**Tareas**.
**1.** Traduce al inglés esta oración del texto sobre la vida y la cultura: "Vivir es ocuparse de un mundo en el que yo me encuentro necesariamente; nos encontramos el uno con el otro, el otro con el uno, forzosamente juntos, en inexorable compañía."
**2.** Escribe una continuación del texto sobre la vida y la cultura que empiece después de su última oración.

**Fragmento dado**.
Ya he expuesto -en el capítulo primero- que la vida, (la vida individual, mi vida) constituye la realidad primaria y radical, como compresencia e inescindible correlación entre el yo y el mundo, entre el sujeto y los objetos. Cierto que la teoría metafísica de la vida111 no es subjetivismo, ni idealismo -como tampoco es realismo-. Y no es subjetivismo ni idealismo, porque precisamente descubre que la vida es compresencia o coexistencia del yo y de los objetos. Vivir es ocuparse de un mundo en el que yo me encuentro necesariamente; nos encontramos el uno con el otro, el otro con el uno, forzosamente juntos, en inexorable compañía. Así, mi vida requiere de estos dos ingredientes esenciales: el mundo y yo somos como gemelos inseparables. Pero los objetos del mundo, lo mismo que yo, se dan en la realidad de mi vida, que es la realidad indubitable, y que es también la realidad que sustenta y condiciona a todas las demás realidades.

Ahora bien, si todo aquello que esté más allá de mí, tan solo en mi vida obtiene expresión; si todas las demás cosas dependen de mí -aunque es también cierto que yo dependo de ellas-; si todas las demás cosas se dan tan solo en la realidad de mi vida; resulta patente que a mi vida corresponde el primado en una concepción del universo. Y de ello se sigue necesariamente que la realización de los valores tan solo tiene sentido en mi vida, que es vida individual.

La llamada cultura -religión, filosofía, ciencia, arte, moral, derecho, estado, economía, técnica, etc.-, es un conjunto de cosas y obras que el hombre hace en su vida; y, por consiguiente, éstas tan solo en su vida y para su vida tienen sentido. Y se ha mostrado ya, en el capítulo primero, que la vida auténtica es la vida individual.   —361→  

La cultura está constituida por los actos y obras humanas que aspiran a realizar ideas de valor: está integrada por las acciones y productos que intentan encamar la verdad, en el conocimiento filosófico y científico del universo; dar forma sensible a la belleza, en el arte; conseguir el cumplimiento del bien en la conducta, por la moral; obtener el reinado de la justicia en la sociedad, mediante el Derecho; utilizar la naturaleza y vencer sus resistencias, gracias a la técnica; etc., etc. La cultura, pues, como intención de acercarse a los valores de bondad, justicia, verdad, belleza, utilidad, poder, etc., tiene sentido tan solo para aquél que no los posee de modo plenario y que, sin embargo, siente la urgencia de esforzarse en su conquista. Por eso, la cultura no tiene sentido para la naturaleza inconsciente; ni lo tiene tampoco para Dios, que es por esencia Sabiduría y Verdad absolutas, Bien total, justicia suprema, Belleza íntegra, Poder infinito. ¿Para qué necesitaría Dios de la ciencia, si lo sabe todo en perenne actualidad; y de la moral si es Bien puro; y del arte, si es Hermosura perfecta; y de la técnica, si es Omnipotente? Pero, en cambio, la cultura nos parece henchida de sentido, en tanto en cuanto la miramos como obra y función humana. Porque el hombre no sabe, pero necesita conocer, por eso construye la ciencia. Porque el hombre, que no alberga en si la belleza pura desea sin embargo, emparentar con ella, por eso crea el arte. Porque el hombre es pecador, pero precisa redimirse de sus bajezas, por eso tiene la ética. Porque la sociedad requiere ser organizada según la justicia, por eso elabora el Derecho. Porque el hombre es desvalido, pero experimenta la urgencia de aprovechar y dominar los elementos que le circundan, por eso produce la técnica, etc. Así, pues, el hombre es necesariamente el centro nato de la cultura y su punto de gravitación final. Y como los valores supremos que a él pueden referirse son los éticos, de aquí que la idea de la dignidad personal debe reinar siempre por encima de todas sus demás tareas.

**Datos mostrados**.
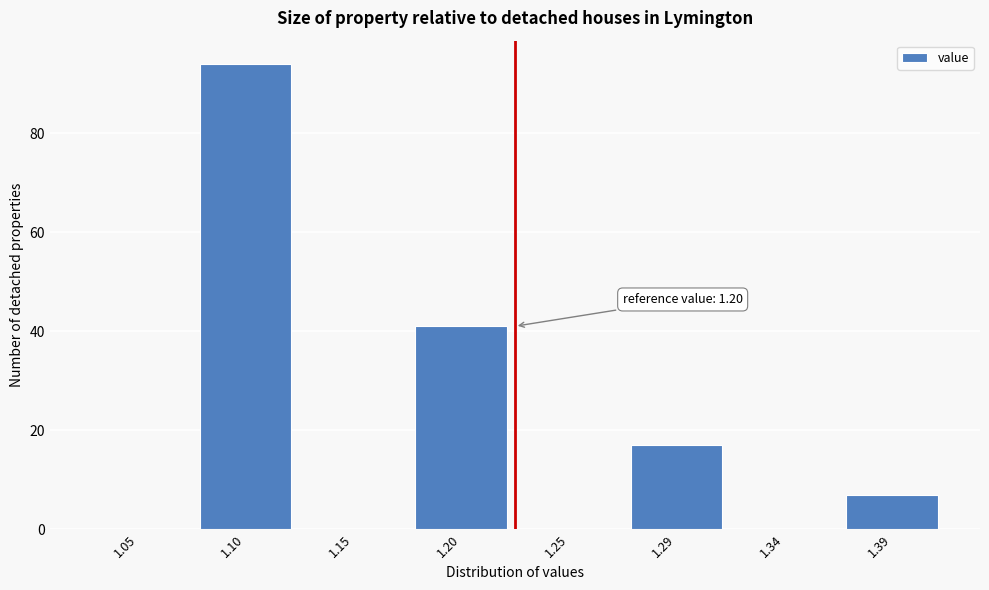

Reading left to right, list all the values displayed in this chart.

1.05=0	1.10=94	1.15=0	1.20=41	1.25=0	1.29=17	1.34=0	1.39=7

**Resultados**.
**1.** To live is to be occupied with a world in which I necessarily find myself; we find ourselves the one with the other, the other with the one, unavoidably together, in inexorable company.

**2.**
Dice Miguel de Unamuno, haciendo una acertada exaltación del valor de lo humano112: «Y ¿quién eres tú?, me preguntas, y con Obermann te contesto: ¡para el Universo, nada; para mí, todo, ... Yo soy el centro de mi Universo, el centro del Universo; y en mis angustias supremas grito con Michelet: ¡Mi yo, que me arrebatan   —362→   mi yo!... ¿Egoísmo decís? Nada hay más universal que lo individual, pues lo que es de cada uno lo es de todos; y no sirve sacrificar cada uno a todos, sino en cuanto todos se sacrifiquen a cada uno. Eso que llamáis egoísmo es el principio de la gravedad psíquica, el postulado necesario... jamás me entregaré de buen grado y otorgándole mi confianza a conductor alguno de pueblos que no esté penetrado de que, al conducir un pueblo conduce hombres, hombres de carne y hueso, hombres que nacen, sufren y aunque no quisieran morir, mueren; hombres que son fines en sí mismos, no sólo medios; hombres que han de ser lo que son y no otros... Es inhumano, por ejemplo, sacrificar una generación de hombres a la generación que le sigue, cuando no se tiene sentimiento del destino de los sacrificados».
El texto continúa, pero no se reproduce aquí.